■ EXERCISE OBJECTIVE ■
The records below must be output exactly, without pictures.

____ EXTRACTED INFORMATION

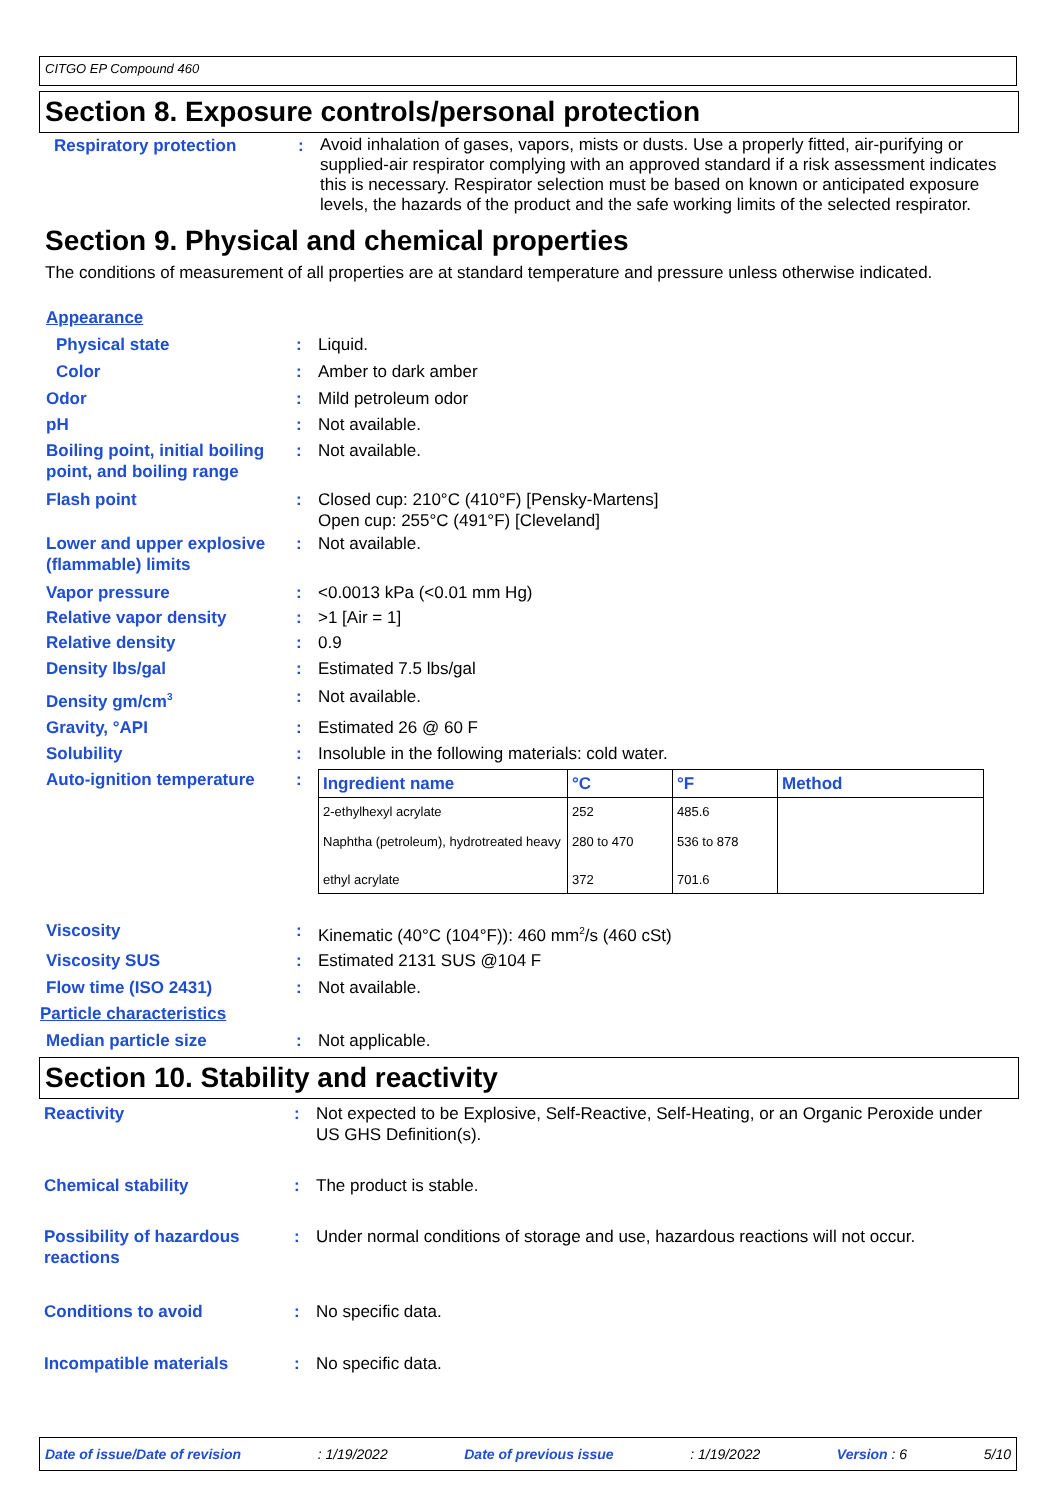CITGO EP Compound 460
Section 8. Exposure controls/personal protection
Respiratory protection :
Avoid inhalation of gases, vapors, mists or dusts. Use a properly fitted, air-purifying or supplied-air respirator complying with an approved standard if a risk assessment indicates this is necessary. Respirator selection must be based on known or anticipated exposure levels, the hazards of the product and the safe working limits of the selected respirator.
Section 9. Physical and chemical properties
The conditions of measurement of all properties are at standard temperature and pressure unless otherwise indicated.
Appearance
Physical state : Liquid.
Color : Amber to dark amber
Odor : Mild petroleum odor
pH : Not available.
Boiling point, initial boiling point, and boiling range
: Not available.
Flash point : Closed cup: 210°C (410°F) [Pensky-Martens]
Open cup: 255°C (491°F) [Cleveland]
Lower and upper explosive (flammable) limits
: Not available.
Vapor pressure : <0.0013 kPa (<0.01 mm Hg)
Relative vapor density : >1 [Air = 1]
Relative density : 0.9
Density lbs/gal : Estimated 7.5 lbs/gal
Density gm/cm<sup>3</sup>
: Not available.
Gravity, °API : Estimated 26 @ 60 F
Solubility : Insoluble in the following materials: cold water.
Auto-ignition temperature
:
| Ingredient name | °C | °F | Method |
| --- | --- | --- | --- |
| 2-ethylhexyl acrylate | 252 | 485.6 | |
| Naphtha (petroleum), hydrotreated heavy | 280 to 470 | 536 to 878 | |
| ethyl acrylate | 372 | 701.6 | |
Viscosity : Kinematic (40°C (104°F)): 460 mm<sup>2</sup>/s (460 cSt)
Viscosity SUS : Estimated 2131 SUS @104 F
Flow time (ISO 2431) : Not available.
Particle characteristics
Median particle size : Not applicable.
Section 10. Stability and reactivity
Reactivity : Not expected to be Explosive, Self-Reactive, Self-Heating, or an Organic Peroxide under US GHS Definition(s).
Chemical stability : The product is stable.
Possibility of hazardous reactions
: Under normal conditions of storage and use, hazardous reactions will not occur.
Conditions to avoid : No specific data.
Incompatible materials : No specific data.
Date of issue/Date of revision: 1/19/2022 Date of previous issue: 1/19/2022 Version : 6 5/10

________

■ TASK ANSWER ■
CITGO EP Compound 460
Section 8. Exposure controls/personal protection
Respiratory protection :
Avoid inhalation of gases, vapors, mists or dusts. Use a properly fitted, air-purifying or supplied-air respirator complying with an approved standard if a risk assessment indicates this is necessary. Respirator selection must be based on known or anticipated exposure levels, the hazards of the product and the safe working limits of the selected respirator.
Section 9. Physical and chemical properties
The conditions of measurement of all properties are at standard temperature and pressure unless otherwise indicated.
Appearance
Physical state : Liquid.
Color : Amber to dark amber
Odor : Mild petroleum odor
pH : Not available.
Boiling point, initial boiling point, and boiling range
: Not available.
Flash point : Closed cup: 210°C (410°F) [Pensky-Martens]
Open cup: 255°C (491°F) [Cleveland]
Lower and upper explosive (flammable) limits
: Not available.
Vapor pressure : <0.0013 kPa (<0.01 mm Hg)
Relative vapor density : >1 [Air = 1]
Relative density : 0.9
Density lbs/gal : Estimated 7.5 lbs/gal
Density gm/cm<sup>3</sup>
: Not available.
Gravity, °API : Estimated 26 @ 60 F
Solubility : Insoluble in the following materials: cold water.
Auto-ignition temperature
:
| Ingredient name | °C | °F | Method |
| --- | --- | --- | --- |
| 2-ethylhexyl acrylate | 252 | 485.6 | |
| Naphtha (petroleum), hydrotreated heavy | 280 to 470 | 536 to 878 | |
| ethyl acrylate | 372 | 701.6 | |
Viscosity : Kinematic (40°C (104°F)): 460 mm<sup>2</sup>/s (460 cSt)
Viscosity SUS : Estimated 2131 SUS @104 F
Flow time (ISO 2431) : Not available.
Particle characteristics
Median particle size : Not applicable.
Section 10. Stability and reactivity
Reactivity : Not expected to be Explosive, Self-Reactive, Self-Heating, or an Organic Peroxide under US GHS Definition(s).
Chemical stability : The product is stable.
Possibility of hazardous reactions
: Under normal conditions of storage and use, hazardous reactions will not occur.
Conditions to avoid : No specific data.
Incompatible materials : No specific data.
Date of issue/Date of revision: 1/19/2022 Date of previous issue: 1/19/2022 Version : 6 5/10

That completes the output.